As an aside, at one point Cole tried to persuade ACT to do Black Watch at the Craneway Pavilion in Richmond. It’s an old Ford factory, which was re-imagined by Eddy Orton to be, in part, a performing arts venue. But ACT declined that possibility, and eventually produced the show at the San Francisco armory.
The WAW proposal, which would give the palace the pseudonym, the Center for Global Arts and Cultures, calls for capital improvements totaling $150 million. By contrast, recent improvements to the Herbst Theater ran to $156 million.

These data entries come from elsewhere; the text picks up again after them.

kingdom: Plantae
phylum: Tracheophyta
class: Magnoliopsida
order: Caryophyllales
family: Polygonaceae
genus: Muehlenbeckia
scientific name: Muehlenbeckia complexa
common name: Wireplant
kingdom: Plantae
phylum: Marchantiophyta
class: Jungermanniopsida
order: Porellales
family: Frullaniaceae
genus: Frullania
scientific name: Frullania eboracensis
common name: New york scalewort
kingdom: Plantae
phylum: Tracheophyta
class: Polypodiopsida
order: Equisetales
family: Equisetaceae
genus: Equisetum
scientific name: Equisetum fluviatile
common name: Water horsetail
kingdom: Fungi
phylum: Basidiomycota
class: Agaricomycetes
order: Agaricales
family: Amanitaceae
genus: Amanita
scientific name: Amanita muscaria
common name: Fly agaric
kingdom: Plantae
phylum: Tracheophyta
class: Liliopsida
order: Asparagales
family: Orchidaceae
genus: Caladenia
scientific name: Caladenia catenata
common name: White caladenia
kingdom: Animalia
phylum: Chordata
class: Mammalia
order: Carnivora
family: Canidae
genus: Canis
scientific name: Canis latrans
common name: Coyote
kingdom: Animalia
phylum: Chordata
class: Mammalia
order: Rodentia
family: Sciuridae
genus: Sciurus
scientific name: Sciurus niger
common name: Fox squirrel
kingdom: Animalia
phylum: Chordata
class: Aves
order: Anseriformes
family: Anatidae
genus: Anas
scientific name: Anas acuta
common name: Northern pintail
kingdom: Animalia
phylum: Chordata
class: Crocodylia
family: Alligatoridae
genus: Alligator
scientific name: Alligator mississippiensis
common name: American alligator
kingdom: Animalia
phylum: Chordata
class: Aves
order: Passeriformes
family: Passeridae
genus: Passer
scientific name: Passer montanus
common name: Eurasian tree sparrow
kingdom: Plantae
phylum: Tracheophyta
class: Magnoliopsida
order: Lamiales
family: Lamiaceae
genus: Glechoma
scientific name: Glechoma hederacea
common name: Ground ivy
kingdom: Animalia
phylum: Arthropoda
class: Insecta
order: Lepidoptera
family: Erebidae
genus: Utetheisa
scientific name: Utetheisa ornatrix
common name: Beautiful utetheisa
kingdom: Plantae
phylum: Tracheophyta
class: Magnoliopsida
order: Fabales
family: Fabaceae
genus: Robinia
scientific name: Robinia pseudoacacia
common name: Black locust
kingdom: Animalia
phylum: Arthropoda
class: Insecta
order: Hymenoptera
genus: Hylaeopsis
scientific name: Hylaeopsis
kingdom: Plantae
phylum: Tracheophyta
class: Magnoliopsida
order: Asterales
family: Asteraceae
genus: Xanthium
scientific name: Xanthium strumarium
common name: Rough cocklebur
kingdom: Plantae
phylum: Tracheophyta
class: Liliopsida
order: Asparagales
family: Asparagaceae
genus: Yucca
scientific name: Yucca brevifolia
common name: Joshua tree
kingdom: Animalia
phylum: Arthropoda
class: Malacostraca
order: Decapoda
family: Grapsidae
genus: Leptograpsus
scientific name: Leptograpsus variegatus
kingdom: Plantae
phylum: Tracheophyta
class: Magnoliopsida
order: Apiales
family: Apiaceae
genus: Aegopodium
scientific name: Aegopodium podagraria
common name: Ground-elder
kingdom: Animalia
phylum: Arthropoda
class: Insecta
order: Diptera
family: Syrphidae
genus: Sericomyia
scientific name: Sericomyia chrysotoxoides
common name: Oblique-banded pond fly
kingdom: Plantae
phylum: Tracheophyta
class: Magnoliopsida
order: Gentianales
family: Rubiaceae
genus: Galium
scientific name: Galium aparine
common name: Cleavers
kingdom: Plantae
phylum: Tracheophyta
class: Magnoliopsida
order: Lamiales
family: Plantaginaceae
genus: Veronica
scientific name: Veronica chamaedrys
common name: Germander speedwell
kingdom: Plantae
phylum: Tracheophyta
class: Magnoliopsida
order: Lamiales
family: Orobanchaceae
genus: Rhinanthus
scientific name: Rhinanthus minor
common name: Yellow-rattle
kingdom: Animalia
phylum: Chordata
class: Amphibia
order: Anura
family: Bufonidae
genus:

By the terms of the Rec & Park agreement, the competition winner must spend a minimum of $20 million in capital improvements. Naturally, if the space were returned to a tennis club, additional monies would be relatively small compared with an arts organization, where improvements would include stage equipment and rigging and a complete makeover to accommodate new technologies.
“Raising the kind of money we’re talking about is going to seem like a stretch for some people,” says Julie Mushet. “But all I can say is, remember that David Koch put $100 million into the old New York State Theater in Lincoln Center; and David Geffen paid $100 million to put Avery Fisher Hall in his name. And remember, also, that California is dead last [among U.S. states] in the per-capita amount of money spent on the arts. The question is, when are we going to decide that the arts in this country — and in this state and in this city — when are we going to decide that they’re not a luxury but crucial?”
The WAW plan calls for a single management entity to oversee both the theater and the exhibition space, which would include a restaurant and one or two rehearsal halls. Those could be rented out by local theatrical companies, or used to present large scale installations. The restaurant would be, according to Cole, “not fancy, but of high quality,” and designed with tourists in mind.
Concept summaries will be posted online. Proposals have been evaluated on the basis of financial wherewithal, how the plan deals with public access, and Park & Rec goals overall. Other considerations include compatibility with the surrounding neighborhood. The Palace comprises more than 140,000 square feet, but could be extended to as much as 175,000 square feet, without exterior additions.
This article was revised, with additions, on May 24.
Correction: The UC Berkeley Art Museum and Pacific Film Archive will be reopening next year in a new facility in downtown Berkeley and was incorrectly listed as a prospective tenant for the Palace of the Fine Arts space.